(Beginning of Dataset records)

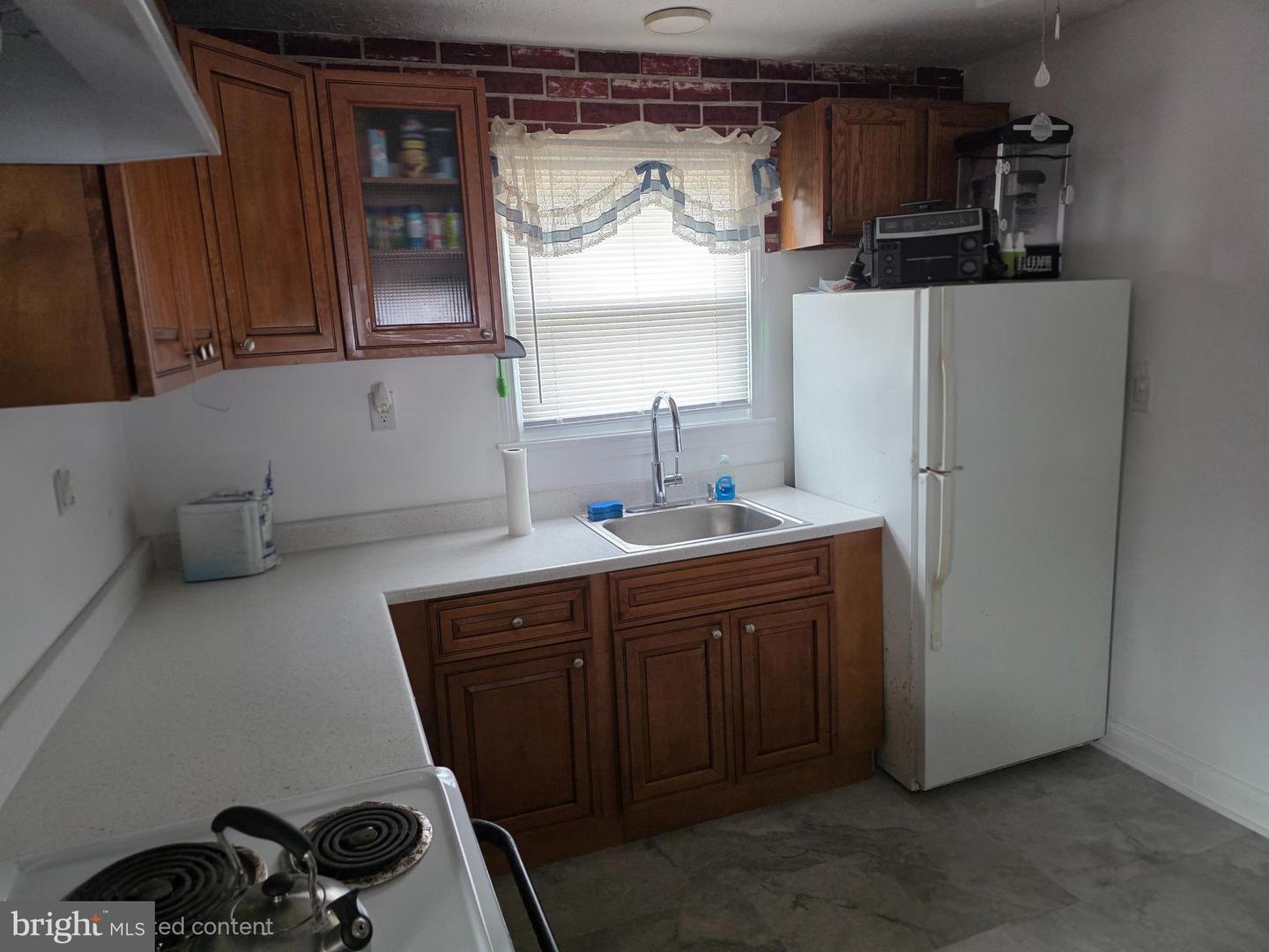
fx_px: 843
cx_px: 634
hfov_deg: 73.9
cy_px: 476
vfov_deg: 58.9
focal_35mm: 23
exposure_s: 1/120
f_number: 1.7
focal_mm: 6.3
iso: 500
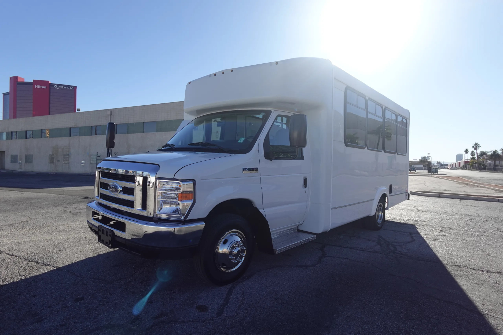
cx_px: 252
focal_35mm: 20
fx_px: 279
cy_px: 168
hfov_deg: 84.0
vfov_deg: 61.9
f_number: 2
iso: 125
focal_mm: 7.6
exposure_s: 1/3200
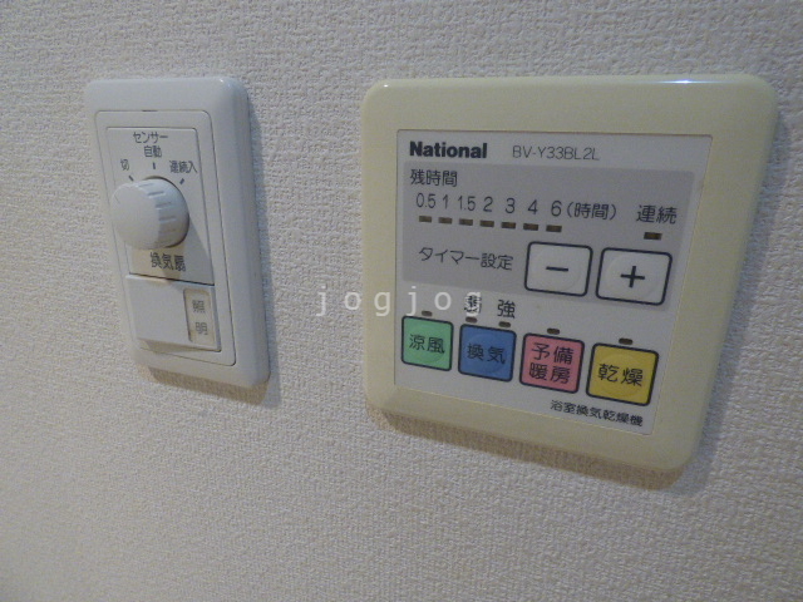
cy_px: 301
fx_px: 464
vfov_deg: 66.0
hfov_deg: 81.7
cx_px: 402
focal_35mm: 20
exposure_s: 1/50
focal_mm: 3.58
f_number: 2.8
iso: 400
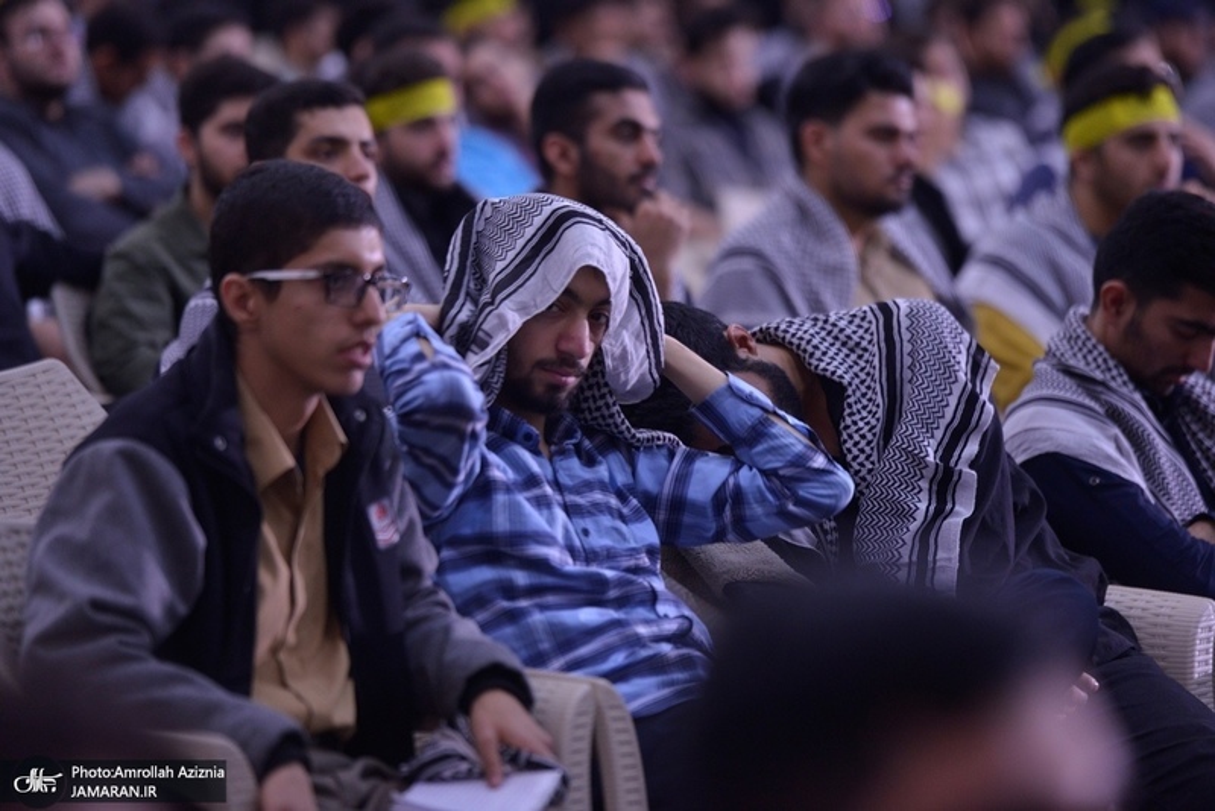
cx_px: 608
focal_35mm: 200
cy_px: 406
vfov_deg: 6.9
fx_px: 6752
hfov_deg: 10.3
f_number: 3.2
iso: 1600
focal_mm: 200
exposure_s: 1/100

(End of Dataset records)
(Beginning of Dataset records)

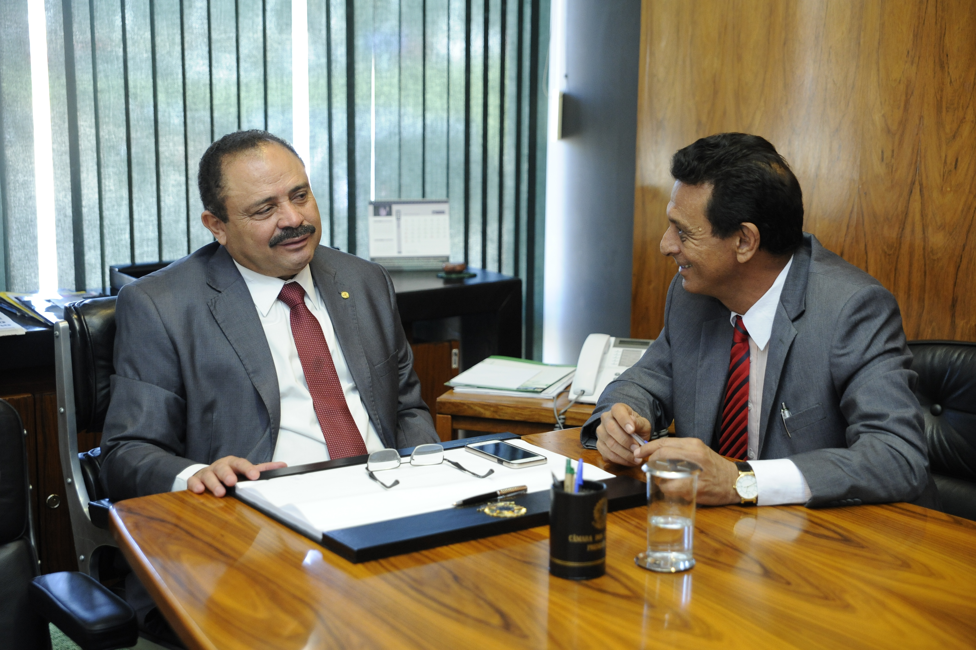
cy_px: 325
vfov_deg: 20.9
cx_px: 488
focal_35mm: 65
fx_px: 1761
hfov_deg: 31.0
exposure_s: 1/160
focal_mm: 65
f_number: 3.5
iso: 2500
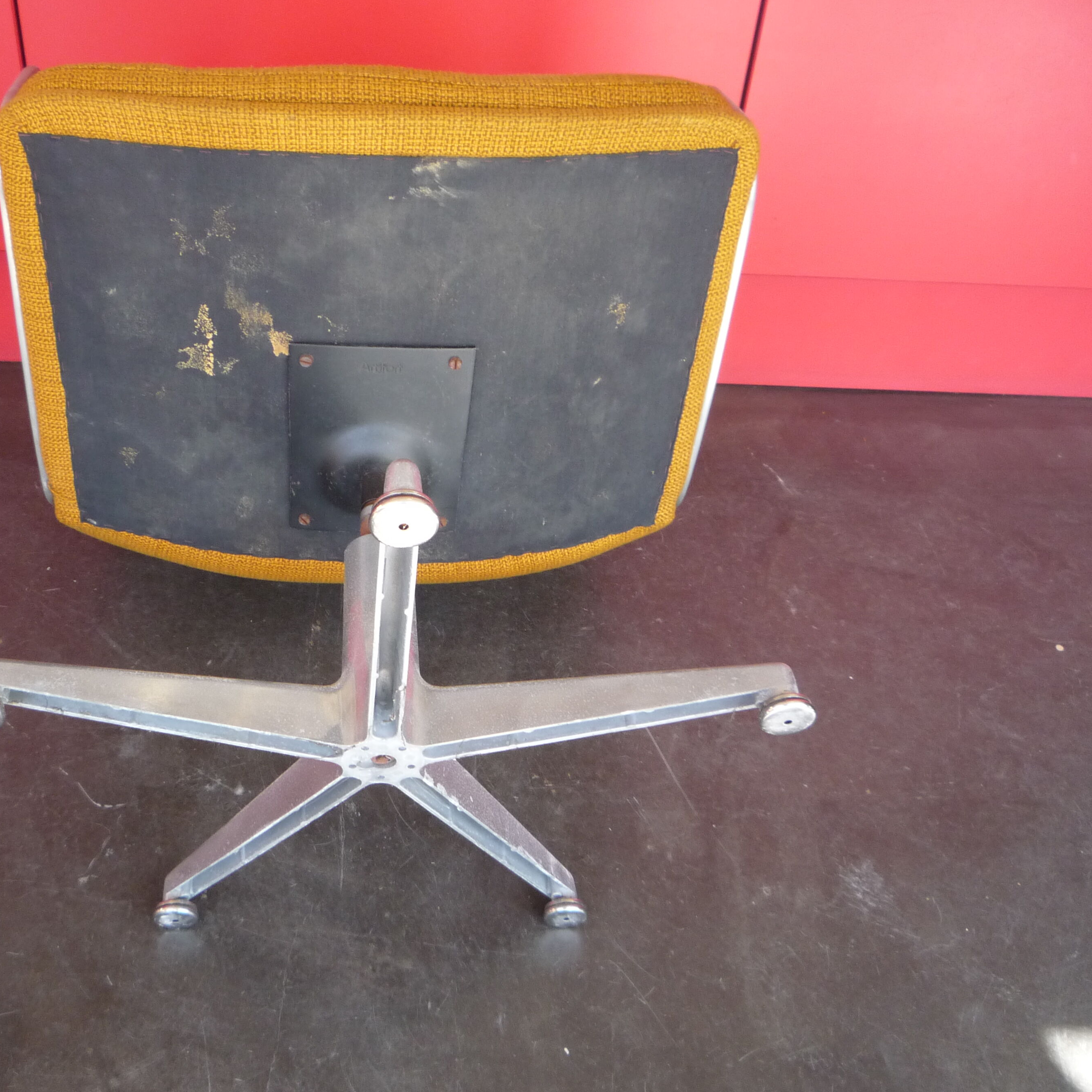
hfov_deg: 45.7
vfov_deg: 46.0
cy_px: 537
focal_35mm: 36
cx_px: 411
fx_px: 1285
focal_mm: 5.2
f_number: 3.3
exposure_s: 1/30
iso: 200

(End of Dataset records)

▸ **The problem**:
Using the data above, transcribe exactly the lines between those containing "focal_mm: 6.3" and "exposure_s: 1/100", inclusive, and leave every picture behind.

▸ **Response**:
focal_mm: 6.3
iso: 500
cx_px: 252
focal_35mm: 20
fx_px: 279
cy_px: 168
hfov_deg: 84.0
vfov_deg: 61.9
f_number: 2
iso: 125
focal_mm: 7.6
exposure_s: 1/3200
cy_px: 301
fx_px: 464
vfov_deg: 66.0
hfov_deg: 81.7
cx_px: 402
focal_35mm: 20
exposure_s: 1/50
focal_mm: 3.58
f_number: 2.8
iso: 400
cx_px: 608
focal_35mm: 200
cy_px: 406
vfov_deg: 6.9
fx_px: 6752
hfov_deg: 10.3
f_number: 3.2
iso: 1600
focal_mm: 200
exposure_s: 1/100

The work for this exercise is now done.